Department of Medicine, Division of Immunology and Rheumatology, Stanford University, USA.
Clin Immunol. 2012 Apr;143(1):73-82. doi: 10.1016/j.clim.2012.01.007. Epub 2012 Jan 28.
In rheumatoid arthritis (RA), hematopoietic progenitor cells (HPC) have age-inappropriate telomeric shortening suggesting premature senescence and possible restriction of proliferative capacity. In response to hematopoietic growth factors RA-derived CD34(+) HPC expanded significantly less than age-matched controls. Cell surface receptors for stem cell factor (SCF), Flt 3-Ligand, IL-3 and IL-6 were intact in RA HPC but the cells had lower transcript levels of cell cycle genes, compatible with insufficient signal strength in the ERK pathway. Cytokine-induced phosphorylation of ERK1/2 was diminished in RA HPC whereas phosphorylated STAT3 and STAT5 molecules accumulated to a similar extent as in controls. Confocal microscopy demonstrated that the membrane-proximal colocalization of K-Ras and B-Raf was less efficient in RA-derived CD34(+) cells. Thus, hyporesponsiveness of RA HPC to growth factors results from dampening of the ERK signaling pathways; with a defect localized in the very early steps of the ERK signaling cascade.

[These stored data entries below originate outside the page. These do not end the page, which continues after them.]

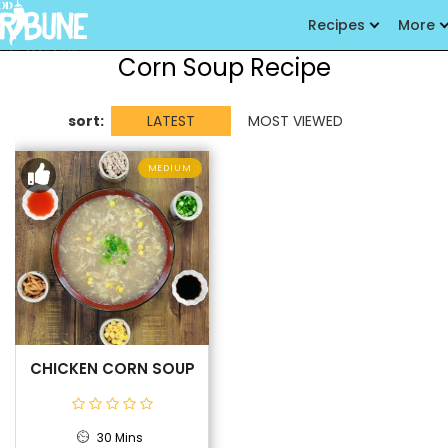
Recipes
More
Corn Soup Recipe
sort:
LATEST
MOST VIEWED
MEDIUM
CHICKEN CORN SOUP
30 Mins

在类风湿关节炎 (RA) 中,造血祖细胞 (HPC) 具有不适当的端粒缩短,提示过早衰老和增殖能力可能受限。RA 来源的 CD34(+) HPC 对造血生长因子的反应明显小于年龄匹配的对照,扩增幅度显著较小。RA HPC 中干细胞因子 (SCF)、Flt3 配体、IL-3 和 IL-6 的细胞表面受体完整,但细胞周期基因的转录水平较低,与 ERK 通路中的信号强度不足一致。RA HPC 中的 ERK1/2 细胞因子诱导磷酸化减少,而磷酸化 STAT3 和 STAT5 分子的积累与对照相似。共聚焦显微镜显示,RA 衍生的 CD34(+) 细胞中 K-Ras 和 B-Raf 的膜近端共定位效率较低。因此,RA HPC 对生长因子的低反应性源于 ERK 信号通路的抑制;该缺陷定位于 ERK 信号级联的早期步骤。